■ BRIEF
Copy out, unchanged, the entries below from the "228 52 27.38" line to the final line. Omit pictures.

Stored items:
========

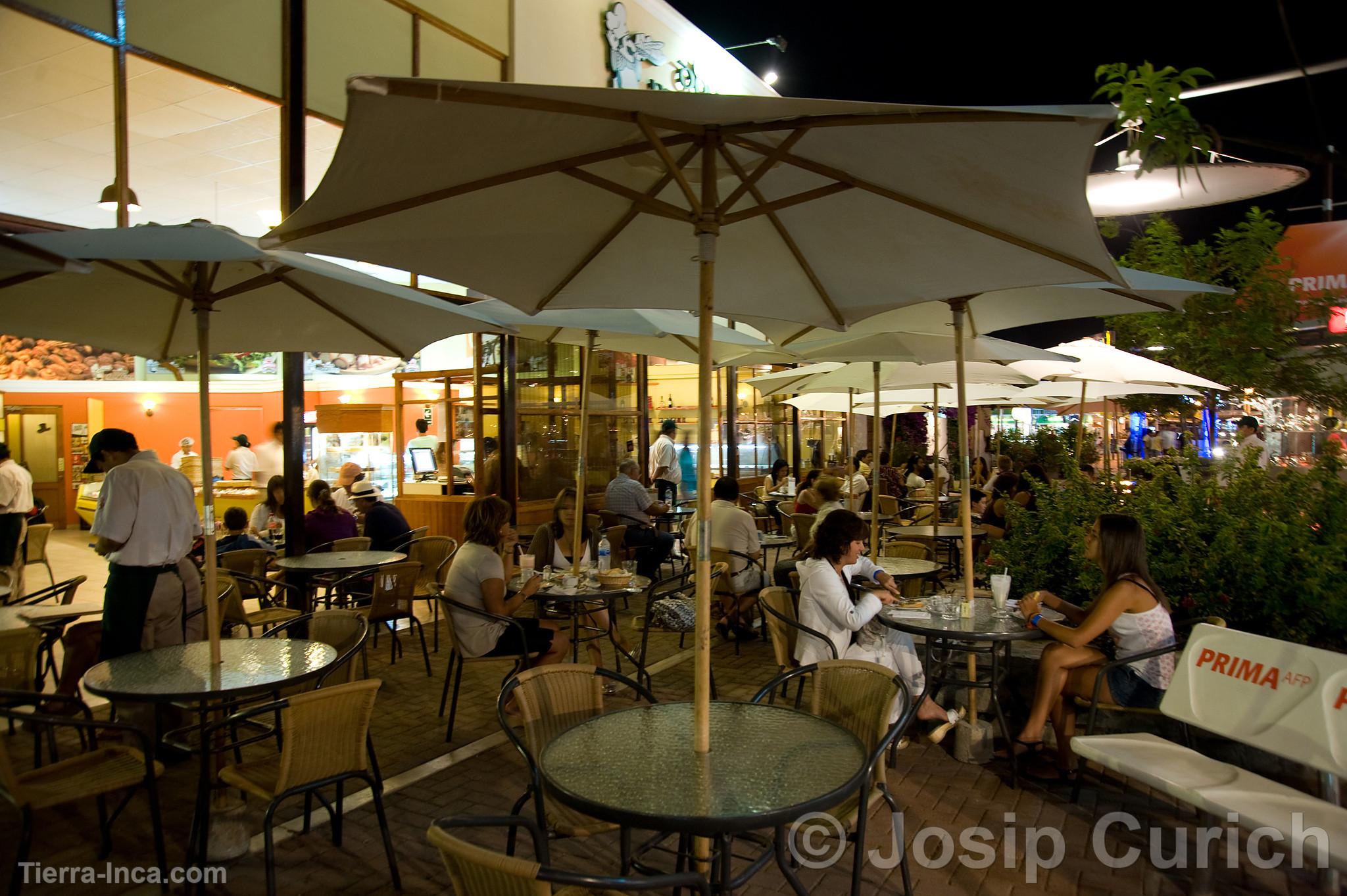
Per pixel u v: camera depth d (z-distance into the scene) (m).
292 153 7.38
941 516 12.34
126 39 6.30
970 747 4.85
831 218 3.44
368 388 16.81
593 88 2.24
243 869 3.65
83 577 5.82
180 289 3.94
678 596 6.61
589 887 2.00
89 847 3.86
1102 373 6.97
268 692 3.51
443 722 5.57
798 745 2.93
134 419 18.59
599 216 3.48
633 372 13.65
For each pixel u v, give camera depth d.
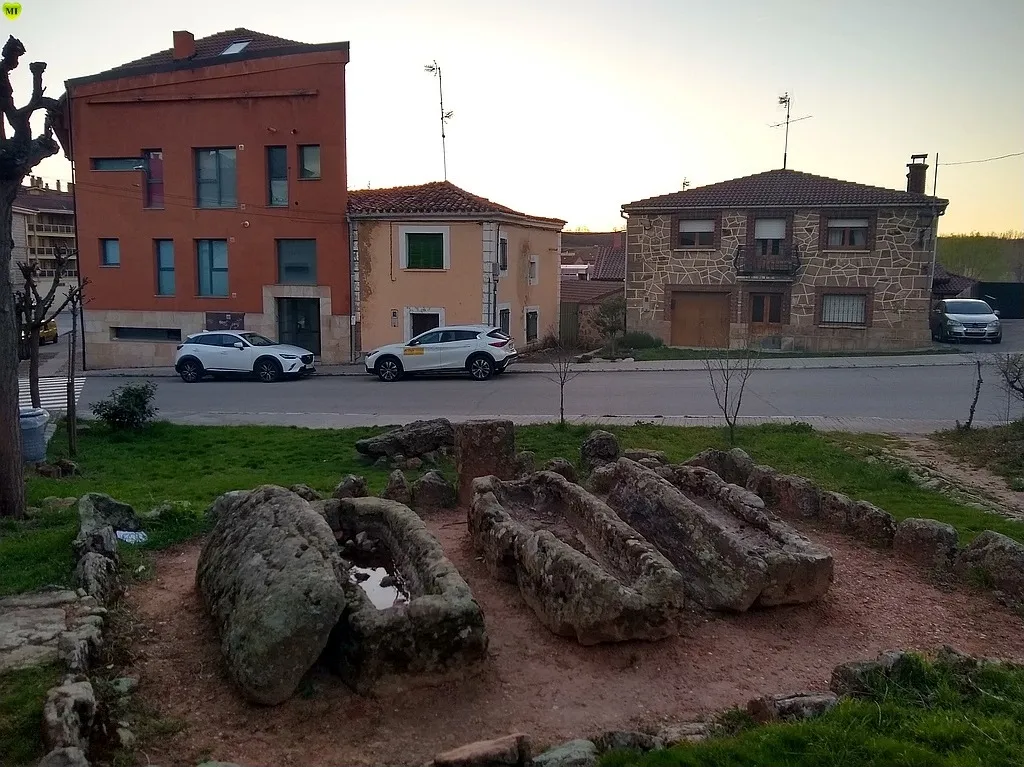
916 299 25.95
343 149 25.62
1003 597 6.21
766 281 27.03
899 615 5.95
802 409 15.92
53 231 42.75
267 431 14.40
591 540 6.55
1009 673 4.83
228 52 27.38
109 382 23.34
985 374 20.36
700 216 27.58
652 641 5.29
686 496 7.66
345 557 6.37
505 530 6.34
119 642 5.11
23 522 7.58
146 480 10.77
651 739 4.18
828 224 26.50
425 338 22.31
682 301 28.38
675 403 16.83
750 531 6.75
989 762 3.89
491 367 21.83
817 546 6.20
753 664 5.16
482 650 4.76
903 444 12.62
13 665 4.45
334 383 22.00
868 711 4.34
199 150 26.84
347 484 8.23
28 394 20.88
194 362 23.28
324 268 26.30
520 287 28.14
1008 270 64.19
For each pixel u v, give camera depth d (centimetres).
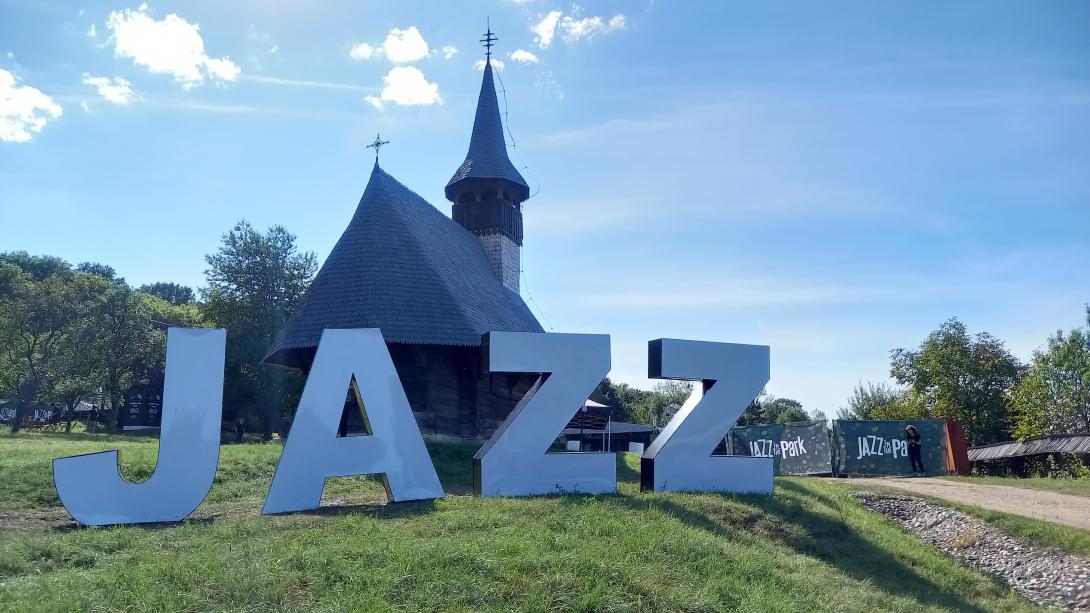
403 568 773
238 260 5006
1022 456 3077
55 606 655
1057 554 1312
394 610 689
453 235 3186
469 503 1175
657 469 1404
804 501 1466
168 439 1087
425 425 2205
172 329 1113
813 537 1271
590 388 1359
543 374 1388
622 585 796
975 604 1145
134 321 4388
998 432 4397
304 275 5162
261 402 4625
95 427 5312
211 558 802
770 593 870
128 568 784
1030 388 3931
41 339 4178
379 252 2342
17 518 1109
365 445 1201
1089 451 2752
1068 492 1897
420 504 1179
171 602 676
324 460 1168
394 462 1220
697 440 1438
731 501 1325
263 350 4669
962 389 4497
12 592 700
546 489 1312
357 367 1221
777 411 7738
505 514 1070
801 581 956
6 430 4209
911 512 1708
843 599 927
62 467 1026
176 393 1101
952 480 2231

========

■ RESULT OF THIS EXERCISE
228 52 27.38
109 382 23.34
985 374 20.36
700 216 27.58
652 641 5.29
686 496 7.66
345 557 6.37
505 530 6.34
119 642 5.11
23 522 7.58
146 480 10.77
651 739 4.18
828 224 26.50
425 338 22.31
682 301 28.38
675 403 16.83
750 531 6.75
989 762 3.89
491 367 21.83
817 546 6.20
753 664 5.16
482 650 4.76
903 444 12.62
13 665 4.45
334 383 22.00
868 711 4.34
199 150 26.84
347 484 8.23
28 394 20.88
194 362 23.28
324 268 26.30
520 287 28.14
1008 270 64.19
For each pixel u v, give camera depth d (centimetres).
403 568 773
238 260 5006
1022 456 3077
55 606 655
1057 554 1312
394 610 689
453 235 3186
469 503 1175
657 469 1404
804 501 1466
168 439 1087
425 425 2205
172 329 1113
813 537 1271
590 388 1359
543 374 1388
622 585 796
975 604 1145
134 321 4388
998 432 4397
304 275 5162
261 402 4625
95 427 5312
211 558 802
770 593 870
128 568 784
1030 388 3931
41 339 4178
379 252 2342
17 518 1109
365 445 1201
1089 451 2752
1068 492 1897
420 504 1179
171 602 676
324 460 1168
394 462 1220
697 440 1438
731 501 1325
263 350 4669
962 389 4497
12 592 700
546 489 1312
357 367 1221
777 411 7738
505 514 1070
801 581 956
6 430 4209
911 512 1708
843 599 927
62 467 1026
176 393 1101
952 480 2231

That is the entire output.